Objetivo da Coalizão “Advocacia da Medicina”
“Nosso compromisso é confrontar juridicamente as normas injustas, pois os efeitos concretos desta resolução são devastadores para a saúde das pessoas, para a atividade médica e para a dignidade humana. A transformação social deflagrada pela Cannabis na Medicina é uma realidade inconteste e aqui estamos unidos para defender direitos ameaçados através de todos os meios jurídicos que se fizerem necessários, e, especialmente, dialogar com todos envolvidos nessa temática”, finaliza o documento que foi divulgado hoje no país.
Ações no Brasil contrárias à Resolução nº 2324 do CFM
Além da publicação do documento, também acontecerão amanhã no Rio e em São Paulo manifestações contra a Resolução nº 2.324 do CFM.
O que é a Resolução do Conselho Federal de Medicina nº 2.324/2022
Publicado no Diário Oficial da União a Resolução do Conselho Federal de Medicina (CFM) nº 2.324/2022 lista uma série de restrições à prescrição de produtos à base de Cannabis por médicos brasileiros.
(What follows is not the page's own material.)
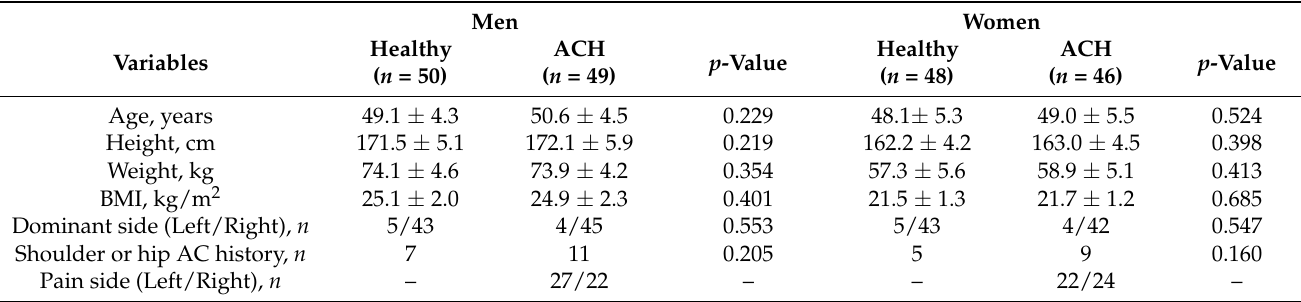
Table 1. General characteristics of participants.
O texto aprovado pela Sessão Plenária do CFM, no dia 11 de outubro, limita a prescrição de canabidiol (CBD) – uma das moléculas presentes na Cannabis – exclusivamente para o tratamento de epilepsias refratárias às terapias convencionais na Síndrome de Dravet e Lennox-Gastaut e no Complexo de Esclerose Tuberosa.
A nova redação também veda ao médico a prescrição da Cannabis in natura para uso medicinal, assim como quaisquer outros derivados que não o canabidiol, salvo relatados em estudos clínicos autorizados pelo Sistema da Comissão Nacional de Ética em Pesquisa (Conep) e pelos Comitês de Ética em Pesquisa (CEP) – órgãos vinculados ao Ministério da Saúde. A Resolução ainda determina que os pacientes submetidos ao tratamento com o CBD, ou seus responsáveis legais, sejam esclarecidos sobre os riscos, benefícios, e assinem um Termo de Consentimento Livre e Esclarecido antes de iniciar a administração do produto.